On campus residents express their concerns about trash overflow, janitorial and housing maintenance.
Several Long Beach State housing residents have reported trash overflow and janitorial maintenance issues throughout the dorms.
According to Corry Colonna, the Executive Director of Housing & Residential Life, all housing villages experienced trash overflow, the most being at the recently opened Parkside North College Dormitory.
Colonna said COVID-19 and the recent omicron variant have been major factors contributing to these issues, causing staff problems throughout the housing department.
“We have been short-staffed,” he said. “An increase in using disposable food containers and a decrease in staff due to COVID-19 made it a challenge to keep up with trash removal.”
In response to COVID-19, dining halls made the switch to disposable to-go containers. This change left trash overfilled throughout the dining halls.
Tyler Bush, a first-year creative writing major currently living in Parkside North, said that there was often no other choice but to add to the overflow.
“Where do [they] want us to put [the trash] if we’re getting three meals a day?” Bush questioned. “You fit five [to-go boxes] in one trash can, then you’ll have to take it, and you’ll always be unloading and reloading the trash.“
CSULB dining halls offer recyclable to-go boxes, and their trash overflow plus staffing issues “has significantly reduced this semester,” according to Colonna.
“Now that the dining hall is fully staffed, we have [re-started] using recycled to-go containers,” he said. “Students are back eating in the dining halls, [so] it appears to not be an issue anymore.”

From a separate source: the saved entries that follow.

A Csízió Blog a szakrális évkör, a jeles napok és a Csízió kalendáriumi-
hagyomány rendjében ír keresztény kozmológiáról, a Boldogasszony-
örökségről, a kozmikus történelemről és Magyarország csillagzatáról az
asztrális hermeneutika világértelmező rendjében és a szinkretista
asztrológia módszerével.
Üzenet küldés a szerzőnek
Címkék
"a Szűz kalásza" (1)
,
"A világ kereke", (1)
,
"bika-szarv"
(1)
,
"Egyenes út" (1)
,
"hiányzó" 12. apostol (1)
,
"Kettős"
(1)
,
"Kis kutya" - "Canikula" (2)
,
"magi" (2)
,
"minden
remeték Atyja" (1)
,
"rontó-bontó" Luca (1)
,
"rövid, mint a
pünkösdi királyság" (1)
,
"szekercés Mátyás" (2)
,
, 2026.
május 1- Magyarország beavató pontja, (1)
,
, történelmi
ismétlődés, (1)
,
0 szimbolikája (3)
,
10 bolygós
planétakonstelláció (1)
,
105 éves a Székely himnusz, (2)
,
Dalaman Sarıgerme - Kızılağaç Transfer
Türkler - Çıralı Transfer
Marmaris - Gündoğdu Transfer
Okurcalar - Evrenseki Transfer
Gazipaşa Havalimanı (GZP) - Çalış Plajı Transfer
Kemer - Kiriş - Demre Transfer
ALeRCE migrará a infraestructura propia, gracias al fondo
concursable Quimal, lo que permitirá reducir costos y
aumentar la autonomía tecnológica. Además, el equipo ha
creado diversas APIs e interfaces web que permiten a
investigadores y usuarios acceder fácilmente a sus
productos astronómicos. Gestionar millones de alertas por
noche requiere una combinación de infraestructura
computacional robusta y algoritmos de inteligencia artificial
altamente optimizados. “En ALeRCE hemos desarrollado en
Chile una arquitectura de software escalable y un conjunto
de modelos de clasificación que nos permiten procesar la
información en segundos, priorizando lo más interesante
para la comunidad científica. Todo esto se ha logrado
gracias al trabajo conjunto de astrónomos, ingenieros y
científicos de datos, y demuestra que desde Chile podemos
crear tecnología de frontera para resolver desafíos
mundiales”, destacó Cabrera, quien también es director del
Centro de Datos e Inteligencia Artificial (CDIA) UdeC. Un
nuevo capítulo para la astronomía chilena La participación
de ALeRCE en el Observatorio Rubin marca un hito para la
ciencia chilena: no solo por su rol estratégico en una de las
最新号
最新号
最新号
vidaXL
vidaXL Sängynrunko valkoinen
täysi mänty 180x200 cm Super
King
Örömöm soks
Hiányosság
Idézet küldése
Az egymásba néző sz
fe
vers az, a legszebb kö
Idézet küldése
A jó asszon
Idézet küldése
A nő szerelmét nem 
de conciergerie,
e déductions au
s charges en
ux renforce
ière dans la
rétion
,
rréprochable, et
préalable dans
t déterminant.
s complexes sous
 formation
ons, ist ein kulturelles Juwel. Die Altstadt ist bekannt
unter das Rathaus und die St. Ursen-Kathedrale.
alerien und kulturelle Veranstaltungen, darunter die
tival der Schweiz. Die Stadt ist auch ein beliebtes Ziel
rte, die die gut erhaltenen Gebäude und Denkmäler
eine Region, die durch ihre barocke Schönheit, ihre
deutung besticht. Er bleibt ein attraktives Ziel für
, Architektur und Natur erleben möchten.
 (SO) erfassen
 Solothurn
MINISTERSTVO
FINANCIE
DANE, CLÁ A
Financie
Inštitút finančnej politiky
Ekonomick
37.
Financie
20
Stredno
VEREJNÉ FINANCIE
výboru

Some dorm residents, however, feel that the housing department may not be listening to their concerns.
Makenzie Willemse, a first-year criminal justice major is a Parkside North resident who said the dorms’ maintenance “is not [really] on top of things.”
“My air conditioning makes a loud noise that’s really annoying, and [the housing department] were just like, ‘Sorry, we can’t do anything. It’s under warranty,'” Willemse said.
The dorms’ air conditioning warranty agreement places responsibility on an outside construction company within the first year of service in dorms such as Parkside North, Hillside Gateway and Los Alamitos instead of the university housing’s maintenance, according to Colonna.
“This [process], at times, can slow down the repair process,” he said. “[Because] the construction companies and their subcontractors are not here at all times.”
Other CSULB housing residents have also noticed hygienic issues in the dorm restrooms.
Juliana Reeves, a fourth-year management and operations supply chain management major is a Beachside dorm resident and said the spring semester’s cleaning service was inconsistent.
“It took a month after we moved in for workers to come and clean the restroom,” Reeves said.
Colonna said the housing department is currently working on hiring more custodians, as well as “floaters who can fill in for staff who call out sick in Parkside North.”
With these new plans in place, Colonna said many of these issues are being resolved.
“I can’t say we have any [other] significant issues now,” Colonna said. “Let’s hope it stays that way. With aging buildings, it is never a certainty.”